Selected extract =
────────────────────
So if your hands are on something that looks like financials being reported, obtained from some website ending “*.gov” but NOT on something that meets the basic definitions and isn’t labeled “Comprehensive Annual Financial Report of (Gov’t entity so-and-so) for the fiscal year ended (specific date)” — you are looking at something else.  The something else may also be informative, helpful, interesting, and even colorfully engaging (if it gets too colorful, you’re very likely NOT hands-on with a CAFR).   It’s also probably shorter (so what!).  If this is the situation, and regarding any governmental entity, Do Not Pass Go, Do Not Collect $200 — go back to “Square One!”

Why: The CAFR IS “the bottom line” for any government entity, defines what parts it falls into (discrete, blended or component) what other lines of business it’s in (i.e., proprietary activities — and statements, including balance sheets to go with them), and in a very real way WHO it is, and who you are dealing with (supporting or being “serviced” by, for better or for worse) at local, metro, county, state, regional, federal and all other kinds of “every which way” other levels which will affect the things government does (basic services) and how much take-home pay you’re likely to have any given year, and over a lifetime.
────────────────────
Data to examine =

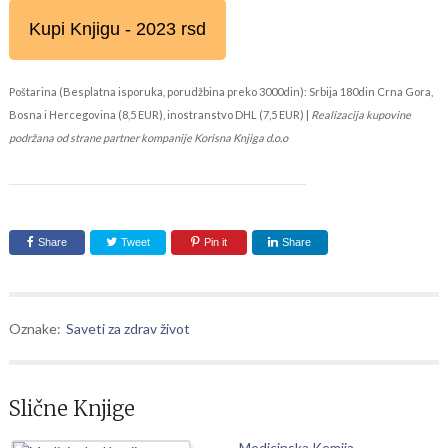
Kupi Knjigu - 2023 rsd
Poštarina (Besplatna isporuka, porudžbina preko 3000din): Srbija 180din Crna Gora,
Bosna i Hercegovina (8,5 EUR), inostranstvo DHL (7,5 EUR) |
Realizacija kupovine
podržana od strane partner kompanije Korisna Knjiga d.o.o
Share
Tweet
Pin it
Share
Oznake:
Saveti za zdrav život
Slične Knjige
Medicinska Kemija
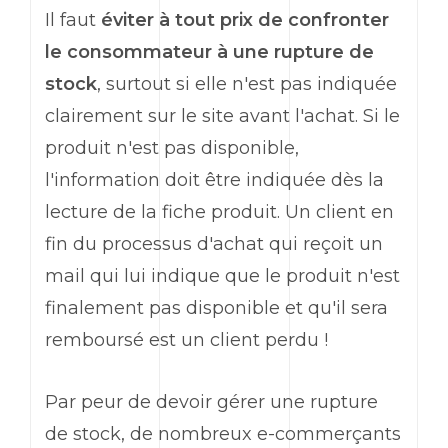
Il faut
éviter à tout prix de confronter
le consommateur à une rupture de
stock
, surtout si elle n'est pas indiquée
clairement sur le site avant l'achat. Si le
produit n'est pas disponible,
l'information doit être indiquée dès la
lecture de la fiche produit. Un client en
fin du processus d'achat qui reçoit un
mail qui lui indique que le produit n'est
finalement pas disponible et qu'il sera
remboursé est un client perdu !
Par peur de devoir gérer une rupture
de stock, de nombreux e-commerçants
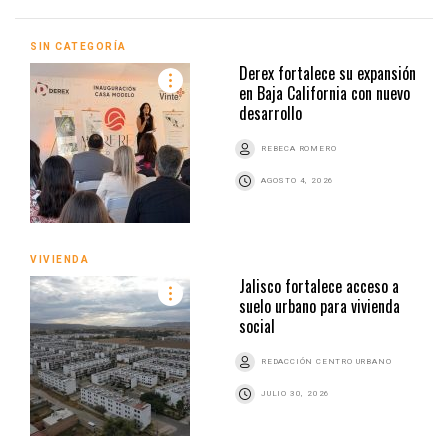
SIN CATEGORÍA
Derex fortalece su expansión
en Baja California con nuevo
desarrollo
REBECA ROMERO
AGOSTO 4, 2026
VIVIENDA
Jalisco fortalece acceso a
suelo urbano para vivienda
social
REDACCIÓN CENTRO URBANO
JULIO 30, 2026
────────────────────
What to do =
A) From the passage about the CAFR, list the government levels it names where what government does affects you.
B) Transcribe the passage about the CAFR between "Why: The CAFR" and "over a lifetime.", inclusive.

Solutions to each task =
A) local, metro, county, state, regional, federal

B)
Why: The CAFR IS “the bottom line” for any government entity, defines what parts it falls into (discrete, blended or component) what other lines of business it’s in (i.e., proprietary activities — and statements, including balance sheets to go with them), and in a very real way WHO it is, and who you are dealing with (supporting or being “serviced” by, for better or for worse) at local, metro, county, state, regional, federal and all other kinds of “every which way” other levels which will affect the things government does (basic services) and how much take-home pay you’re likely to have any given year, and over a lifetime.